Jamie Lee Curtis runs away from her brother Michael Myers in her safe environment. She hides in a room she considers safe. Yet, he finds her. She hides in a smaller room she considers safe. Yet, he finds her. She hides in a closet –holding her legs like a fetus, being as small as she can be. Yet, he finds her. But this time (because she can’t hide any smaller) she fights back.
There is a reason why Halloween shows all those empty rooms at the end of the movie: it underlines the ‘rape’ (for want of a better word) of the safe environment. A safe environment that grew smaller and smaller with each passing minute.

Place + space in a horror movie

Then there’s the combination of space and place.
Take Stanley Kubrick The Shining for instance:

This movie is known for its unreliable placing. For instance, Ullman’s office is in the middle of the hotel –yet it has a window looking out. Danny is riding his tricycle around the hall and after three corners he should be outside the walls and yet he is still in the hotel. The placing (blueprint) of the Overlook Hotel doesn’t make any sense.
This could be intentional or unintentional –nobody really knows.

  I wouldn’t call this Stephen King’s The Shining. Not because King hates the movie. But mainly because Kubrick changed so many things (plus he pictured it) that it really is his signature on the movie –not King’s novella.
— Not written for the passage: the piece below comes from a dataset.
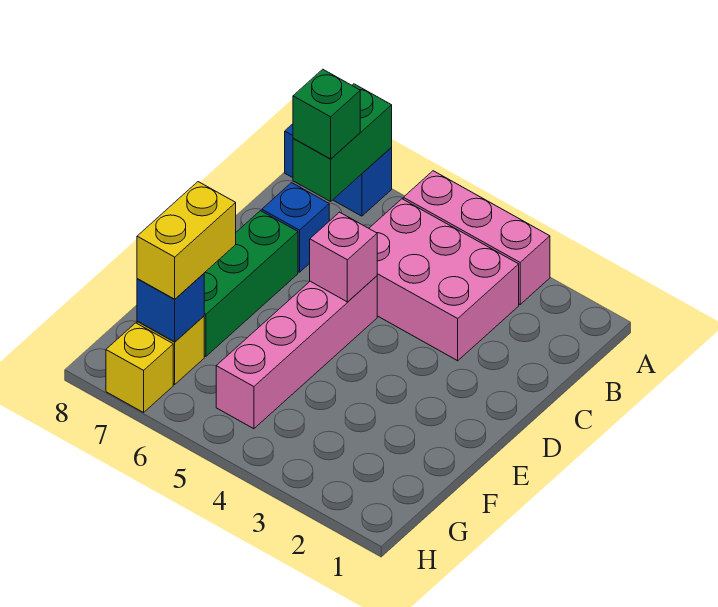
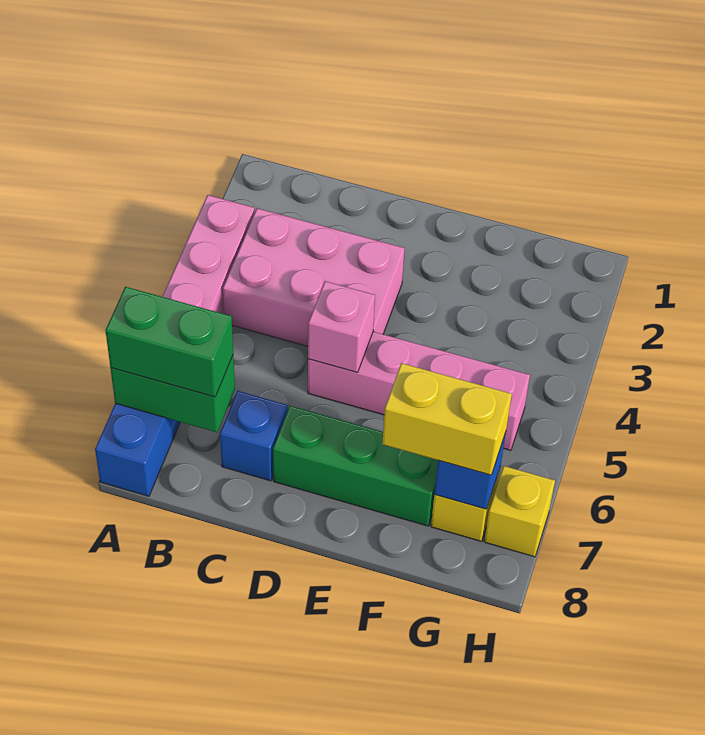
pink 2x3 brick [369,199,519,361] -> pink 2x3 brick turned to [223,208,405,346]
green 1x1 brick [293,69,360,159] -> green 1x2 brick [105,287,233,397]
What we do know is that The Shining takes place at a scary ‘space’ – a haunted hotel with very few people inside it. Now, considering that the places are unreliable (intentional or not). And the fact that, for the main characters, the places become smaller and smaller (a freezer for Jack, a cupboard for Danny). It is no wonder that The Shining is heralded as one of the best horror movies of all time. It uses the best elements from both space (a haunted spot on the world map with few people in it) and place (destroying the safe environment by shrinking it) to the utmost effect.

Conclusion

What I wanted to try with this little article is for readers to forget all about the blood and gore in a standard horror movie. Horror isn’t about blood, never has been. Horror is about inducing fear into the viewer. One of the best ways of doing this is by taking away that which is reliable. So a house becomes dangerous if it is haunted (space) and more so if it shrinks your safe havens (place). In the end horror has every intention of making you feel uncomfortable and the first trick in the book is to make that what you know scary.